■ **Given exercise 1**
Repeat the records below word for word, everything from the line containing "time: 11:14" down to the end of the records. Leave the pictures out of your answer.

■ **Text segment**
--------------------------------
Post Processing#

It is very easy to write a local post processing criterion using zLanguage. Just write your script assuming that two global variables of type VECTOR already exists (named in and out). For instance to compute mises norm, one can use :

ARRAY<STRING> input()
{
  ARRAY<STRING> i;

  i.resize(4); i[0]="sig11"; i[1]="sig22"; i[2]="sig33"; i[3]="sig12";
  return(i);
}

ARRAY<STRING> output()
{
  ARRAY<STRING> o;

  o.resize(1); o[0]="z7pmises";
  return(o);
}

void compute()
{
  TENSOR2 sigma;
  global double max_mises,min_mises;
  double mises;

  sigma.reassign(4,in,0);
  sigma.add_sqrt2();
  mises=sigma.mises();
  out.resize(1);
  out[0]=mises;
  if(out[0]<min_mises) min_mises=out[0];
  if(out[0]>max_mises) max_mises=out[0];
}

Then write a “classical” post-processing input file :

****post_processing
  ***local_post_processing
    **elset ALL_ELEMENT
    **output_number 1-2
    **file integ
    **process z7p
      *program post.z7p
****return

Input components are automatically extracted using the script function called input; output components are taken from function output.
--------------------------------
■ **Data records**

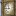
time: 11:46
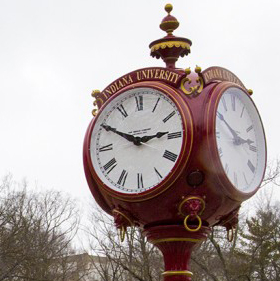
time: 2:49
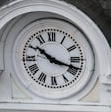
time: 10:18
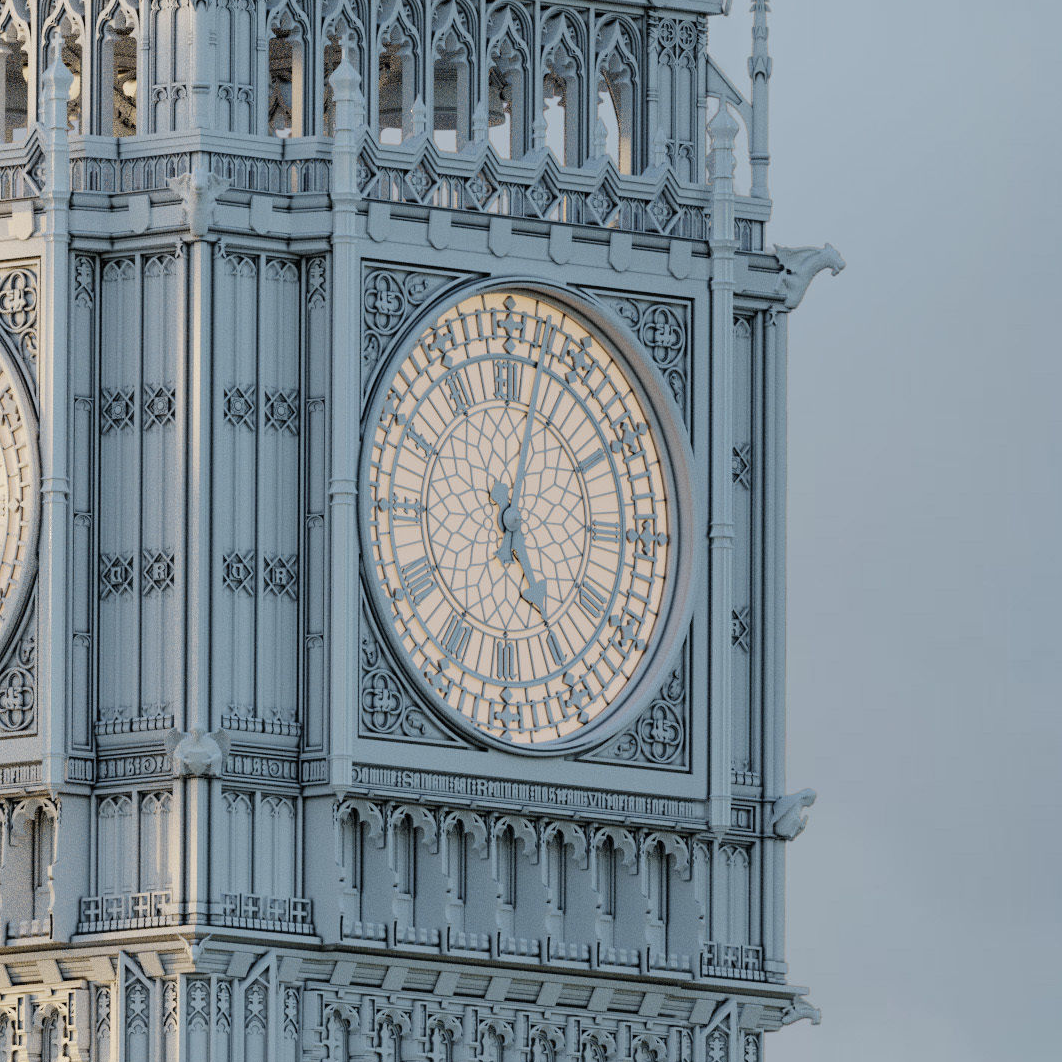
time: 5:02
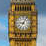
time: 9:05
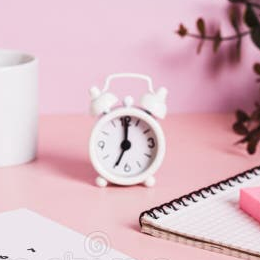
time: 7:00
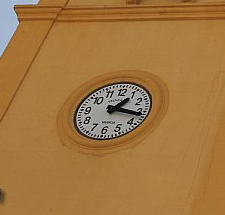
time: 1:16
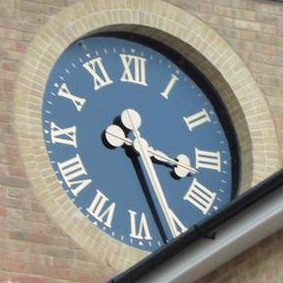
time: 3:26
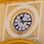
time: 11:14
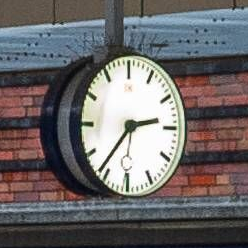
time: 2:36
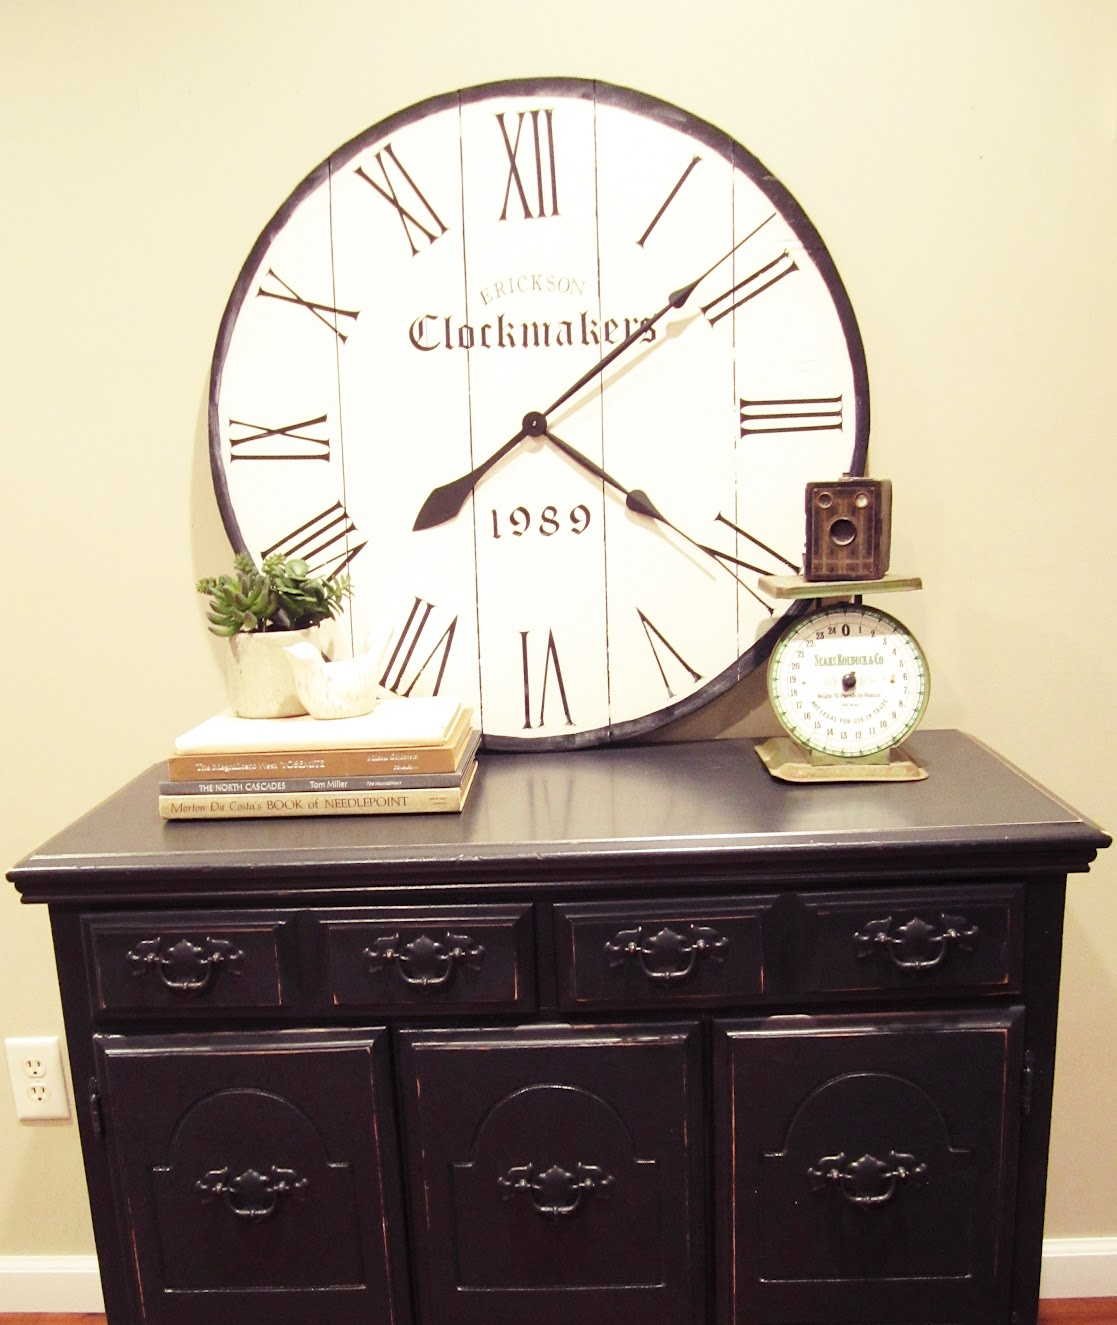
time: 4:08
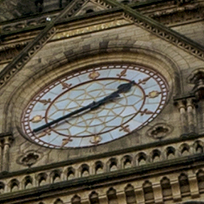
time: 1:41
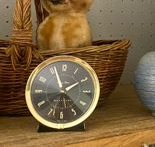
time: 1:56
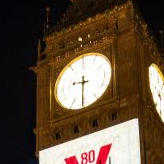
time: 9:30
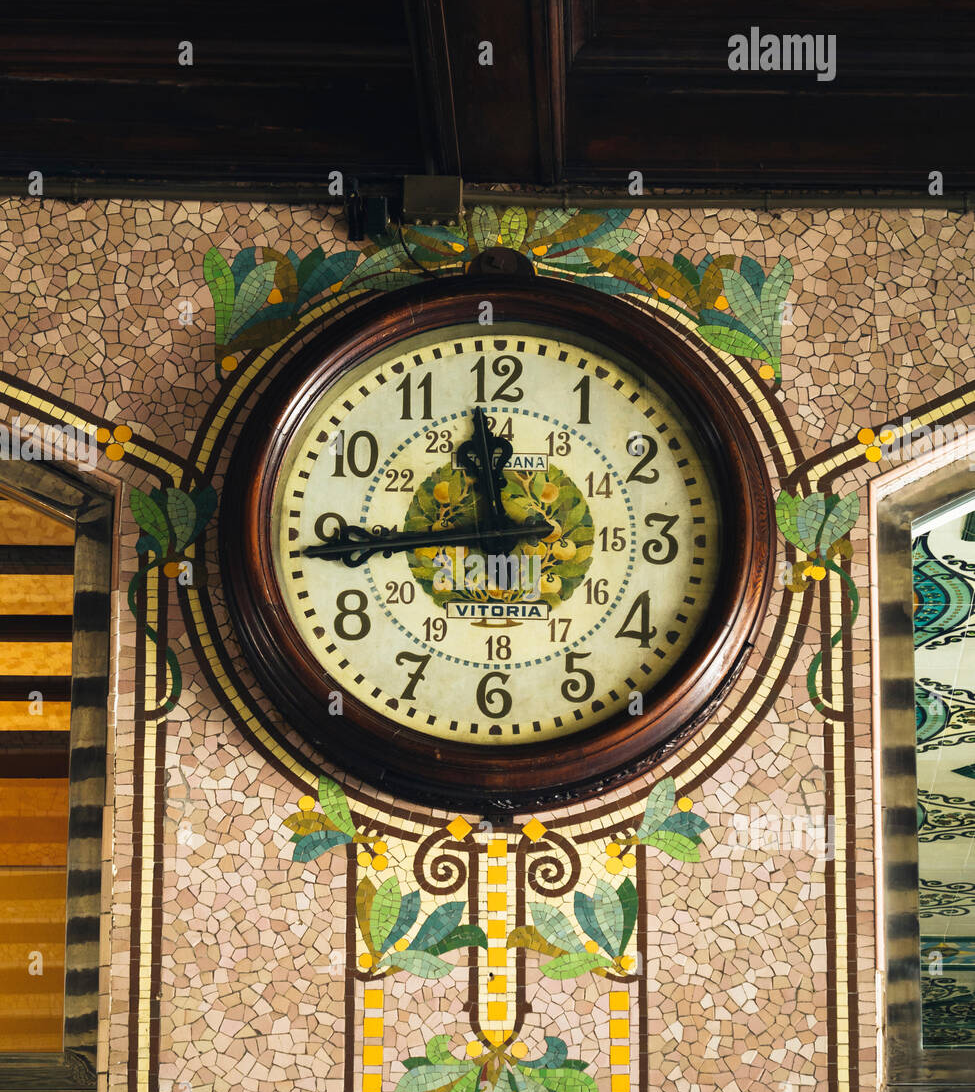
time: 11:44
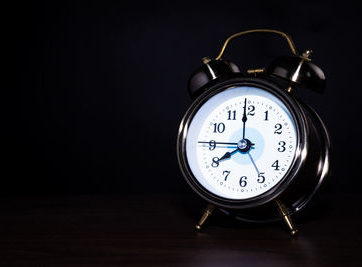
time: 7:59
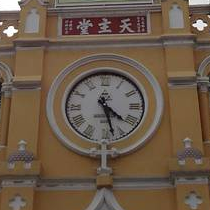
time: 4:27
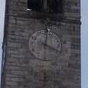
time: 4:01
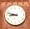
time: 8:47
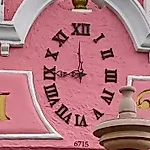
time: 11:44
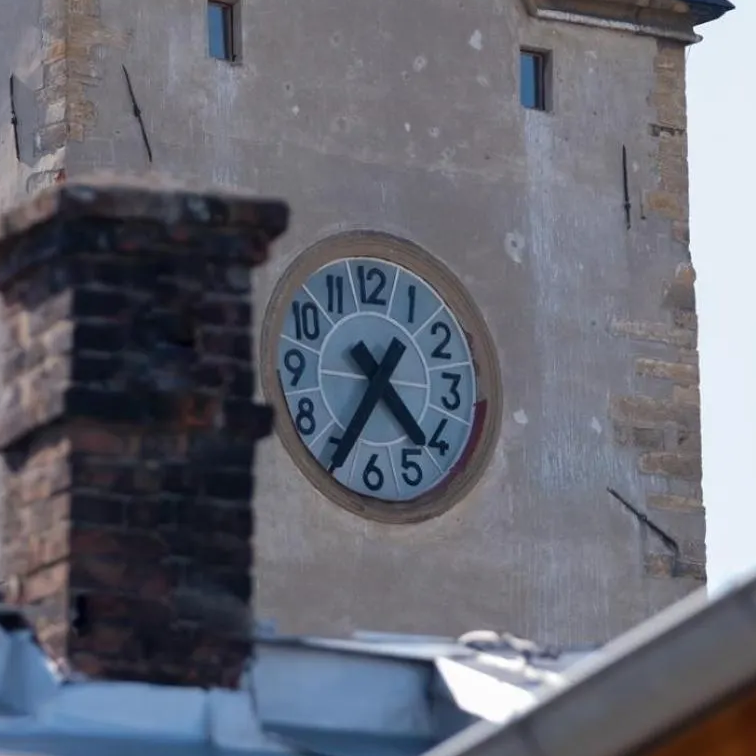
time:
--------------------------------
■ **Given exercise 2**
Write out the post-processing text above exactly, everything from "Then write a" down to "from function output.".

■ **Correct output 1**
time: 11:14
time: 2:36
time: 4:08
time: 1:41
time: 1:56
time: 9:30
time: 11:44
time: 7:59
time: 4:27
time: 4:01
time: 8:47
time: 11:44
time:

■ **Correct output 2**
Then write a “classical” post-processing input file :

****post_processing
  ***local_post_processing
    **elset ALL_ELEMENT
    **output_number 1-2
    **file integ
    **process z7p
      *program post.z7p
****return

Input components are automatically extracted using the script function called input; output components are taken from function output.